Benjamin is an Elixir and Functional Programming enthusiast, and the maintainer of Erlang’s Apache Arrow implementation. Though not a core contributor, he also frequently contributes to the Nx and Livebook projects with the occasional contributions to Hexpm and Hex. Being a 16 year old high schooler, he does not have any professional programming experience but he tries to contribute to Opensource whenever time permits.
In his free time he likes to read Non Fiction and Fantasy, listen to 70s and 80s music (and additionally grumble about how nobody at school shares his taste in music) and crack terrible jokes. Beware. He’s bit of a Linux and Emacs zealot.
The Nx project brings Elixir to the domain of AI & ML. It makes a very large promise: to leverage the BEAM in ML workflows, enabling us to run ML models concurrently, distributed over multiple nodes, as well as partitioned across several GPUs.
Closer inspection reveals that Nx is walking a tightrope: its computations are powered by NIFs, whose scheduling is a tricky business, and GPUs, which support a very small number of parallel processes. This raises the question: how is Nx providing the high throughput that it boasts of?

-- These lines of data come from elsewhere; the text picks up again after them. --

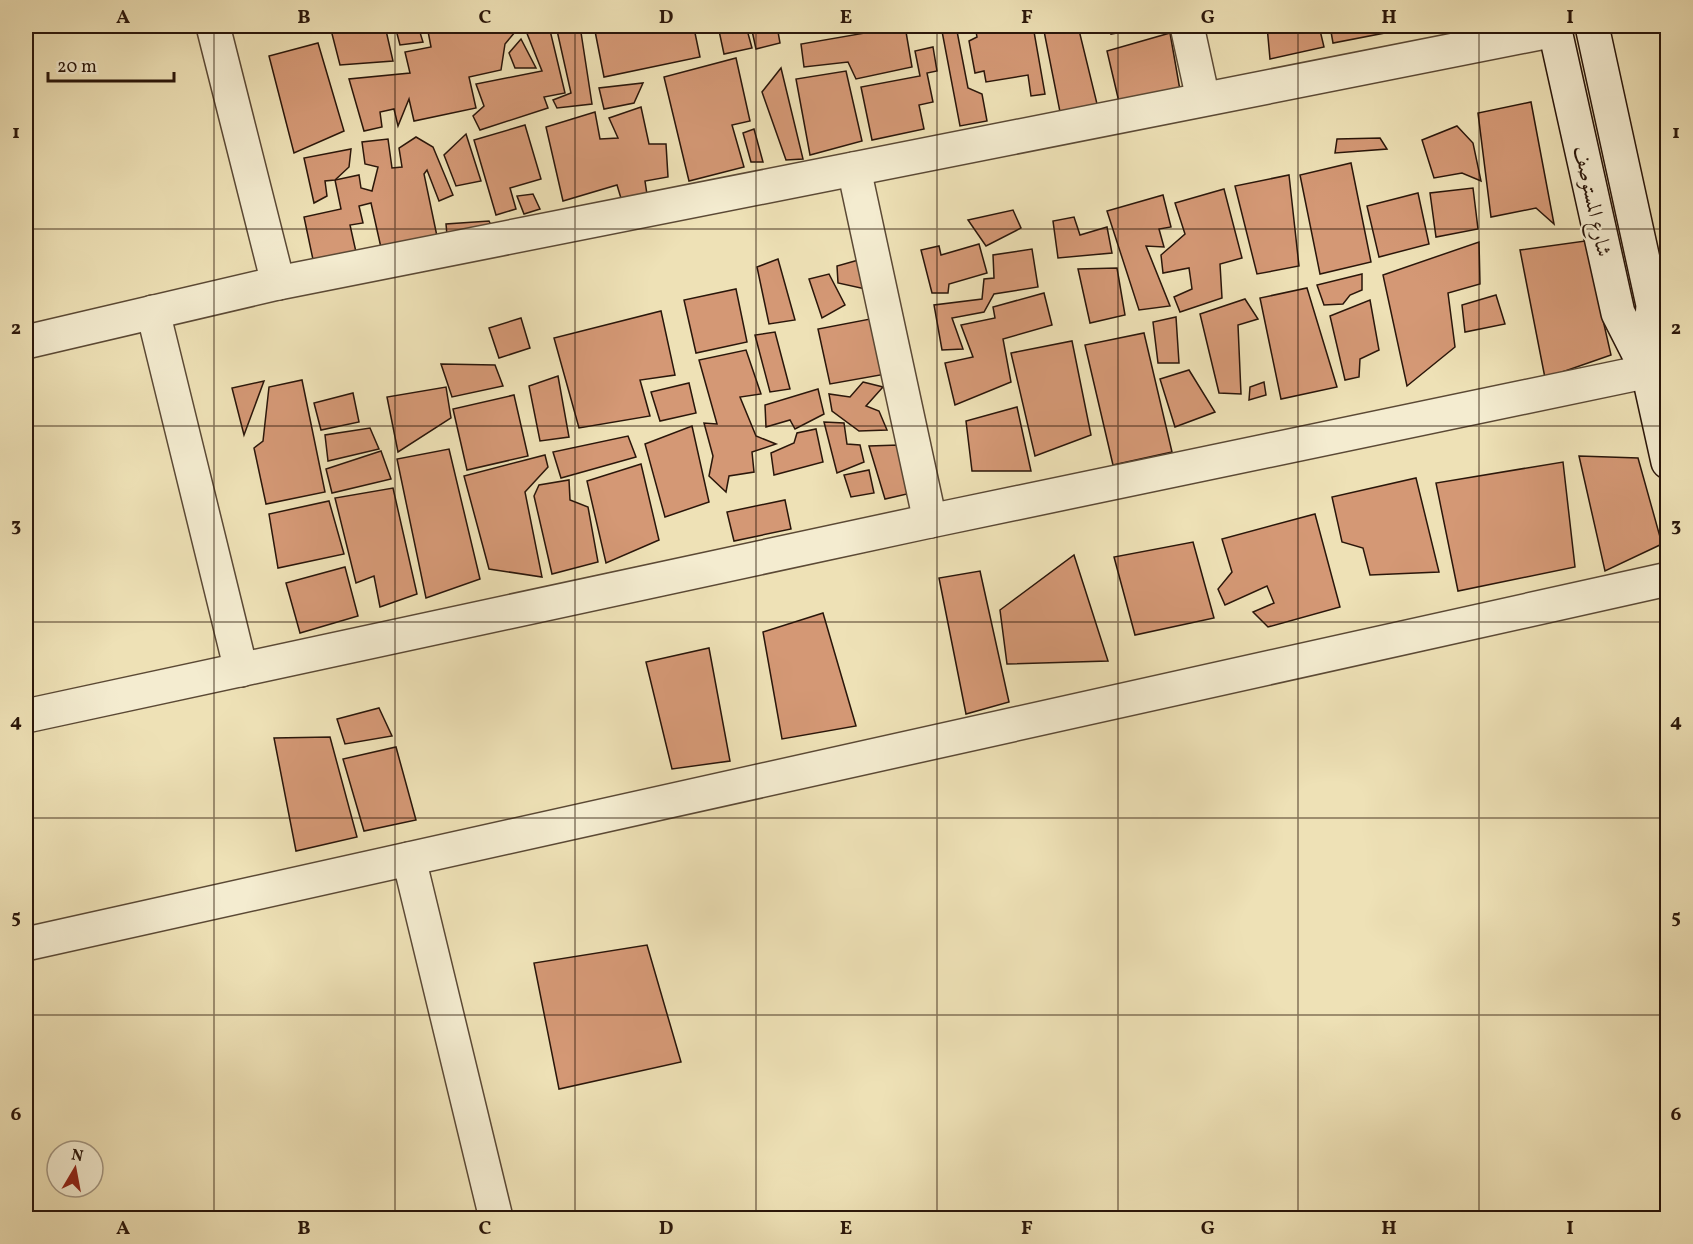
<svg xmlns="http://www.w3.org/2000/svg" width="1693" height="1244" font-family="Vollkorn,Amiri,serif">
<style>
.building{fill:#d49875;stroke:#2a160a;stroke-width:1.5}
.lines{fill:none;stroke-linecap:round;stroke-linejoin:round}
.street-casing{stroke:#5b4935;stroke-width:36}
.secondary-casing{stroke:#2a160a;stroke-width:36}
.street{stroke:#f4ecd0;stroke-width:33}
.secondary{stroke:#f4ecd0;stroke-width:33}
.grid{fill:none;stroke:#2a160a;stroke-width:1.5;stroke-opacity:0.55}
.labels{text-anchor:middle;stroke-width:4.5;stroke-linejoin:round;paint-order:stroke}
.street-label{font-size:21px;fill:#2a160a;stroke:#f4ecd0}
.neatline{fill:none;stroke:#2a160a;stroke-width:2}
.grid-label{font-size:20px;text-anchor:middle;font-weight:bold;fill:#2a160a}
</style>
<rect width="100%" height="100%" fill="#eee1b6"/>
<filter id="stains"><feTurbulence type="fractalNoise" baseFrequency=".00333" numOctaves="4"/><feColorMatrix values="0 0 0 0 .2 0 0 0 0 .09 0 0 0 0 .02 0 0 0 .5 -.17"/></filter>
<radialGradient id="worn" r=".72"><stop offset=".6" stop-color="#630" stop-opacity="0"/><stop offset="1" stop-color="#630" stop-opacity=".3"/></radialGradient>
<g class="building">
<path d="M330 26H385L393 61 340 65Z"/>
<path d="M395 26H418L423 42 400 45Z"/>
<path d="M427 26H514L515 32 505 44 501 70 469 77 476 108 414 121 409 99 398 126 394 109 380 112 382 127 364 131 349 79 410 73 405 52 431 47Z"/>
<path d="M524 26H549L565 93 544 97 548 108 480 130 473 116 484 106 476 84 542 71Z"/>
<path d="M556 26H580L592 104 557 108 553 100 571 93Z"/>
<path d="M594 26H708L709 30 695 33 700 57 604 77Z"/>
<path d="M718 26H746L752 48 724 54Z"/>
<path d="M751 26H777L780 43 756 49Z"/>
<path d="M905 26 912 67 856 79 848 62 804 67 801 44Z"/>
<path d="M941 26H956L968 88 982 94 987 121 960 126Z"/>
<path d="M975 26H1033L1045 94 1031 96 1028 75 986 82 984 71 975 73 969 41 977 37Z"/>
<path d="M1043 26H1078L1099 112 1061 117Z"/>
<path d="M1110 26H1154L1111 34Z"/>
<path d="M1267 26H1319L1324 47 1270 59Z"/>
<path d="M1330 26H1421L1333 43Z"/>
<path d="M1170 33 1180 90 1119 102 1107 51Z"/>
<path d="M521 39 536 68H515L509 53Z"/>
<path d="M318 43 344 131 294 153 269 56Z"/>
<path d="M933 47 937 71 927 73 933 102 919 105 924 129 872 140 861 87 920 76 915 51Z"/>
<path d="M736 58 750 121 732 125 744 167 689 181 664 77Z"/>
<path d="M781 68 803 159 786 160 762 92Z"/>
<path d="M846 71 862 141 810 155 796 79Z"/>
<path d="M643 83 634 103 604 109 599 88Z"/>
<path d="M1531 102 1554 224 1536 208 1491 217 1478 113Z"/>
<path d="M641 107 649 144H666L668 177 645 181 648 201 623 205 617 185 563 201 546 127 595 112 600 139 618 138 609 118Z"/>
<path d="M525 125 541 179 510 188 516 209 496 215 474 140Z"/>
<path d="M1457 126 1473 143 1481 181 1462 173 1434 178 1422 140Z"/>
<path d="M754 129 763 162H751L743 133Z"/>
<path d="M466 134 481 181 456 186 444 155Z"/>
<path d="M416 137 433 147 453 195 439 201 427 170 424 174 438 241 382 252 371 203 359 206 363 223 350 225 358 261 315 269 304 217 341 209 335 180 359 175 361 188 372 191 378 167 365 164 362 142 388 139 392 168 402 167 399 148Z"/>
<path d="M1380 138 1387 149 1335 153 1337 139Z"/>
<path d="M351 149 349 167 335 180 325 181 327 196 314 203 304 158Z"/>
<path d="M1351 163 1371 262 1320 274 1300 175Z"/>
<path d="M1289 175 1299 266 1257 274 1235 186Z"/>
<path d="M1473 188 1478 229 1436 237 1430 193Z"/>
<path d="M1224 189 1242 258 1220 264 1222 298 1180 312 1174 297 1192 289 1189 268 1163 273 1161 255 1185 234 1175 203Z"/>
<path d="M1418 193 1429 244 1379 257 1367 206Z"/>
<path d="M533 194 540 209 524 214 517 196Z"/>
<path d="M1163 195 1171 227 1159 229 1164 247 1146 246 1170 306 1139 310 1107 211Z"/>
<path d="M1013 210 1021 228 986 246 968 220Z"/>
<path d="M1074 217 1080 235 1107 227 1112 253 1058 258 1053 221Z"/>
<path d="M489 221 495 233 447 235 446 224Z"/>
<path d="M1585 241 1611 355 1545 378 1520 250Z"/>
<path d="M1479 242 1480 284 1448 293 1455 347 1407 386 1383 275Z"/>
<path d="M979 244 987 273 949 284 948 293H932L921 250 939 246 941 255Z"/>
<path d="M1032 249 1038 287 994 294 984 312 952 318 963 349 942 350 934 305 982 299 984 279 994 278 993 255Z"/>
<path d="M778 259 795 320 769 324 757 267Z"/>
<path d="M862 259 870 290 838 283 837 266Z"/>
<path d="M1117 268 1125 315 1090 323 1078 269Z"/>
<path d="M829 274 845 305 822 318 809 279Z"/>
<path d="M1362 274V290L1350 295 1343 304 1324 305 1317 285Z"/>
<path d="M1307 288 1337 387 1281 399 1260 298Z"/>
<path d="M736 289 747 342 696 353 684 300Z"/>
<path d="M1044 293 1052 325 1003 339 1011 382 955 405 945 363 973 357 961 325 995 318 993 307Z"/>
<path d="M1496 295 1505 324 1465 332 1462 305Z"/>
<path d="M1245 299 1258 319 1238 325 1241 394 1219 393 1200 314Z"/>
<path d="M1370 300 1379 350 1360 359 1359 377 1345 380 1330 316Z"/>
<path d="M661 311 675 375 640 380 650 416 579 428 554 338Z"/>
<path d="M1176 317 1179 363H1158L1153 322Z"/>
<path d="M521 318 530 348 499 358 489 328Z"/>
<path d="M870 319 886 374 830 384 818 329Z"/>
<path d="M775 332 790 389 770 392 755 335Z"/>
<path d="M1144 333 1172 452 1113 465 1085 345Z"/>
<path d="M1072 341 1091 435 1035 456 1011 353Z"/>
<path d="M746 350 761 394 740 397 756 436 776 444 752 452 754 472 729 476 726 492 709 476 713 456 704 423 717 424 699 360Z"/>
<path d="M441 364 495 365 503 386 452 397Z"/>
<path d="M1189 370 1215 412 1175 427 1160 379Z"/>
<path d="M558 376 569 437 540 441 529 386Z"/>
<path d="M302 380 325 492 266 504 254 448 263 441 269 387Z"/>
<path d="M264 381 244 435 232 388Z"/>
<path d="M863 382 883 387 866 406 879 411 887 430 859 431 832 411 829 394 850 397Z"/>
<path d="M1264 382 1266 395 1249 400 1250 387Z"/>
<path d="M689 383 696 413 660 421 651 392Z"/>
<path d="M446 387 451 418 398 452 387 397Z"/>
<path d="M818 389 824 414 795 429 790 420 766 427 765 405Z"/>
<path d="M353 393 359 422 321 430 314 403Z"/>
<path d="M514 395 528 456 467 470 453 409Z"/>
<path d="M1017 407 1031 471H972L966 421Z"/>
<path d="M824 422 844 423 847 444 860 445 864 462 837 473Z"/>
<path d="M692 426 709 502 665 517 645 444Z"/>
<path d="M370 428 379 449 328 461 325 435Z"/>
<path d="M816 429 823 462 774 475 771 453 794 443 797 433Z"/>
<path d="M628 436 636 457 561 478 553 452Z"/>
<path d="M899 445 907 494 885 499 869 446Z"/>
<path d="M449 449 480 579 426 598 397 459Z"/>
<path d="M381 451 391 479 332 493 326 469Z"/>
<path d="M545 455 548 467 525 492 542 577 489 569 464 476Z"/>
<path d="M1579 456 1638 458 1662 544 1605 571Z"/>
<path d="M1563 462 1575 567 1458 591 1436 483Z"/>
<path d="M641 464 659 540 606 563 587 481Z"/>
<path d="M869 470 874 493 851 497 844 475Z"/>
<path d="M1416 478 1439 572 1370 575 1363 548 1342 542 1332 497Z"/>
<path d="M569 480 570 500 588 507 598 562 552 574 534 496 539 485Z"/>
<path d="M393 488 417 594 380 607 374 576 356 583 335 498Z"/>
<path d="M785 500 791 529 734 541 727 512Z"/>
<path d="M329 501 344 554 278 568 269 514Z"/>
<path d="M1315 514 1340 607 1268 627 1253 612 1274 603 1267 586 1225 605 1218 589 1232 572 1222 539Z"/>
<path d="M1193 542 1214 618 1135 635 1114 557Z"/>
<path d="M1074 555 1108 661 1007 664 1000 610Z"/>
<path d="M345 567 358 616 300 633 286 583Z"/>
<path d="M980 571 1009 702 966 714 939 578Z"/>
<path d="M823 613 856 726 782 739 763 632Z"/>
<path d="M709 648 730 761 672 769 646 662Z"/>
<path d="M379 708 392 736 345 744 337 719Z"/>
<path d="M330 737 357 837 296 851 274 738Z"/>
<path d="M396 747 416 820 364 831 343 759Z"/>
<path d="M647 945 681 1062 559 1089 534 963Z"/>
</g>
<g class="lines">
<g class="street-casing">
<g id="street">
<path d="M213 26 278 283"/>
<path d="M1187 26 1203 99"/>
<path d="M854 169 930 521"/>
<path d="M153 312 241 670"/>
<path d="M26 342 278 283 1555 30"/>
<path d="M26 716 930 521 1668 367"/>
<path d="M409 859 496 1218"/>
<path d="M26 944 1668 579"/>
</g>
</g>
<g class="secondary-casing">
<g id="secondary">
<path d="M1554 26 1618 313 1648 372 1668 462"/>
<path d="M1592 26 1653 305 1648 372"/>
</g>
</g>
<use href="#street" class="street"/>
<use href="#secondary" class="secondary"/>
</g>
<path class="grid" d="M214 26V1218M395 26V1218M575 26V1218M756 26V1218M937 26V1218M1118 26V1218M1298 26V1218M1479 26V1218M26 229H1668M26 426H1668M26 622H1668M26 818H1668M26 1015H1668"/>
<g class="labels">
<g class="street-label">
<text transform="translate(1593 201) rotate(78)" y="7">شارع المستوصف</text>
</g>
</g>
<rect width="1693" height="1244" fill="none" stroke="#eee1b6" stroke-width="66"/>
<g transform="translate(75 1169) rotate(10)"><circle r="28" fill="#f4ecd0" stroke="#a39681" stroke-width="1.5"/>
<path d="M0-4.5L10 22L0 15L-10 22Z" fill="#8f2418"/>
<text y="-9" font-size="16" font-weight="bold" text-anchor="middle" fill="#2a160a">N</text>
</g>
<path d="M48 72v9h126v-9" fill="none" stroke="#2a160a" stroke-width="3"/>
<text x="57" y="72" font-size="18" fill="#2a160a" stroke="#f4ecd0" stroke-width="4.5" paint-order="stroke">20 m</text>
<rect x="33" y="33" width="1627" height="1178" class="neatline"/>
<g class="grid-label">
<text x="123" y="23">A</text>
<text x="304" y="23">B</text>
<text x="485" y="23">C</text>
<text x="666" y="23">D</text>
<text x="846" y="23">E</text>
<text x="1027" y="23">F</text>
<text x="1208" y="23">G</text>
<text x="1389" y="23">H</text>
<text x="1570" y="23">I</text>
<text x="16" y="138">1</text>
<text x="1676" y="138">1</text>
<text x="16" y="334">2</text>
<text x="1676" y="334">2</text>
<text x="16" y="531">3</text>
<text x="1676" y="531">3</text>
<text x="16" y="727">4</text>
<text x="1676" y="727">4</text>
<text x="16" y="923">5</text>
<text x="1676" y="923">5</text>
<text x="16" y="1120">6</text>
<text x="1676" y="1120">6</text>
<text x="123" y="1234">A</text>
<text x="304" y="1234">B</text>
<text x="485" y="1234">C</text>
<text x="666" y="1234">D</text>
<text x="846" y="1234">E</text>
<text x="1027" y="1234">F</text>
<text x="1208" y="1234">G</text>
<text x="1389" y="1234">H</text>
<text x="1570" y="1234">I</text>
</g>
<rect width="100%" height="100%" filter="url(#stains)"/>
<rect width="100%" height="100%" fill="url(#worn)"/>
</svg>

Nx answers this question with “Servings” and “Batches”, ways to batch requests together to reduce and distribute the calls to the NIF and GPU. But how exactly does that work? What trade-offs are we making by batching requests?
In this talk we will examine Nx’s Servings, how it addresses the problem of scheduling, the trade-offs and the performance characteristics of its approach, as well as what are the other constraints when running an ML service.